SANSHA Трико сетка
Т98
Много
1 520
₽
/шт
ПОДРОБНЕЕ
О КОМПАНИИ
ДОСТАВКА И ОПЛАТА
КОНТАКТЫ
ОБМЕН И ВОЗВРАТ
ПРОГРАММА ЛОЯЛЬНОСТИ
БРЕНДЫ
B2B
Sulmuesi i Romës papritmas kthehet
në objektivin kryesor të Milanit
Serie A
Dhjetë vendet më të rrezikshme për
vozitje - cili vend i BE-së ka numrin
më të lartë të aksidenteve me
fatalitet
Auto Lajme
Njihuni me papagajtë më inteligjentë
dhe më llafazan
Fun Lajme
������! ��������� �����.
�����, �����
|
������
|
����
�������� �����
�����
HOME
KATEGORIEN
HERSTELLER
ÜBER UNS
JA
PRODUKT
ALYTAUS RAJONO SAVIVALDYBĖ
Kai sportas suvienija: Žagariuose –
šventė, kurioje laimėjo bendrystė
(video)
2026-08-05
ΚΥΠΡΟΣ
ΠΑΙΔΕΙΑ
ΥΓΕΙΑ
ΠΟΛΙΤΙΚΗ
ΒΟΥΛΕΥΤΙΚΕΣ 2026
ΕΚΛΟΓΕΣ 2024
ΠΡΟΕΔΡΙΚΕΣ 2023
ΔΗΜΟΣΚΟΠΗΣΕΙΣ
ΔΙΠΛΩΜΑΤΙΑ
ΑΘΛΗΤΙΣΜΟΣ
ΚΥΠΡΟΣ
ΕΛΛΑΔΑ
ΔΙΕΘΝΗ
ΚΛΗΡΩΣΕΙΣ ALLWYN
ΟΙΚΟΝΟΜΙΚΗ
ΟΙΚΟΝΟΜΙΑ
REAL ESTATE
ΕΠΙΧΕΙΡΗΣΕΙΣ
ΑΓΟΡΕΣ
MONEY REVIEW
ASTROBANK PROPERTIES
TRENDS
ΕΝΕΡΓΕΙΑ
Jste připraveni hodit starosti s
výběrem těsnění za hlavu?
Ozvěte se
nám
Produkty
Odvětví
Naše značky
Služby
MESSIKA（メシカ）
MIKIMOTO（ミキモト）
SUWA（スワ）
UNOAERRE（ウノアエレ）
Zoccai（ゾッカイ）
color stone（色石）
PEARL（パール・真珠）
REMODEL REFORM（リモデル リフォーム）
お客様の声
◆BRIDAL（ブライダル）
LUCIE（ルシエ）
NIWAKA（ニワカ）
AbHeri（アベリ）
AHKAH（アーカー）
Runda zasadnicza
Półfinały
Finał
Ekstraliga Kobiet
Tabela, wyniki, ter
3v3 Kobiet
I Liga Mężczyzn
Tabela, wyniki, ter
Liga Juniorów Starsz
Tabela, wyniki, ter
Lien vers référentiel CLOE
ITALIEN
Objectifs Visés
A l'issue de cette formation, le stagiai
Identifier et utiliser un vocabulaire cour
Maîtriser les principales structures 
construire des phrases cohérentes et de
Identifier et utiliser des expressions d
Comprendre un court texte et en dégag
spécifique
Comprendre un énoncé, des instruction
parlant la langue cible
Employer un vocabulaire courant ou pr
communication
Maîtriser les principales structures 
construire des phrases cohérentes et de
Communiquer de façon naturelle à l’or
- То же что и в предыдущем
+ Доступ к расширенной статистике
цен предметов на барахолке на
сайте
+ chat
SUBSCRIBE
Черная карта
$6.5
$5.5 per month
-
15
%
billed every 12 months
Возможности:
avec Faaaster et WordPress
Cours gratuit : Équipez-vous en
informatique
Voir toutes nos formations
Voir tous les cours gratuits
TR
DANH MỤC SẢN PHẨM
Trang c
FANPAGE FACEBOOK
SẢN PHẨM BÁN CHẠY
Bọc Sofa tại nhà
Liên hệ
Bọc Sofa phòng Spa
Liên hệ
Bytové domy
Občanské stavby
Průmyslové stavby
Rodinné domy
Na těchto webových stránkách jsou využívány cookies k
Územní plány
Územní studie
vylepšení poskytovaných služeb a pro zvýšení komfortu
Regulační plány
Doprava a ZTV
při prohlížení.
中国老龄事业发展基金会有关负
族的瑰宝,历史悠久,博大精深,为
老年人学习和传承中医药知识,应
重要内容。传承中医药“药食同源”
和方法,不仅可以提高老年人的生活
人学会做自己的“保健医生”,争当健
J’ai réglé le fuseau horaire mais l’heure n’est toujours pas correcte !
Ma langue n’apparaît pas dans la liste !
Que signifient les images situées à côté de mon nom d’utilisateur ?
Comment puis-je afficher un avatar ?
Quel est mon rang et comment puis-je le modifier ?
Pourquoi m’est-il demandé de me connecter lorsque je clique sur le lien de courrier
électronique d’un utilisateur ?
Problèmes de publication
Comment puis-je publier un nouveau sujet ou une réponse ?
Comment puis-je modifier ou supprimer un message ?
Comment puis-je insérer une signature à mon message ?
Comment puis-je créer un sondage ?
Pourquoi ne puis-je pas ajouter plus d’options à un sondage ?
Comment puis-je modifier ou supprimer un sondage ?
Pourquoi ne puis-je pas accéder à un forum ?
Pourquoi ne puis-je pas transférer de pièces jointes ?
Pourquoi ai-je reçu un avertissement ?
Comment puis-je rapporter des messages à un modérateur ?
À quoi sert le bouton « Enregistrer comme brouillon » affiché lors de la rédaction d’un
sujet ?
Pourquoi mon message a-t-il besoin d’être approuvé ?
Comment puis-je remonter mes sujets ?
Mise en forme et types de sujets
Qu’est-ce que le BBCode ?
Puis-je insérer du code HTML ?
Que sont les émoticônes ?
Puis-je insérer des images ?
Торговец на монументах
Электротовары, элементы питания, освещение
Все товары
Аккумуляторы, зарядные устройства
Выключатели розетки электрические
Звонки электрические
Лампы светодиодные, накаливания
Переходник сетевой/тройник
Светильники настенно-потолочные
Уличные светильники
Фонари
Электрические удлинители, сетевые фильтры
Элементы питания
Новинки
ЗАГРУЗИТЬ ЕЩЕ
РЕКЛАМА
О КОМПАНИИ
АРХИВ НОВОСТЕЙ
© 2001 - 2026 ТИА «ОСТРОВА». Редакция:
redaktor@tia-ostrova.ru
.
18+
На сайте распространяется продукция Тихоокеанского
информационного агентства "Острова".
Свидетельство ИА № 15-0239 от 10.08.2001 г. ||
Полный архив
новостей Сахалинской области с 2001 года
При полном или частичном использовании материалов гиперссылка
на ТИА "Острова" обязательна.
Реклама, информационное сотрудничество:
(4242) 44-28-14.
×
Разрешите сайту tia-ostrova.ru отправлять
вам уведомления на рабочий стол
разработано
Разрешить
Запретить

++++++++

■ Task brief
Show every line of the listing above that contains the word "langue". Case counts.

■ Response area
parlant la langue cible
Ma langue n’apparaît pas dans la liste !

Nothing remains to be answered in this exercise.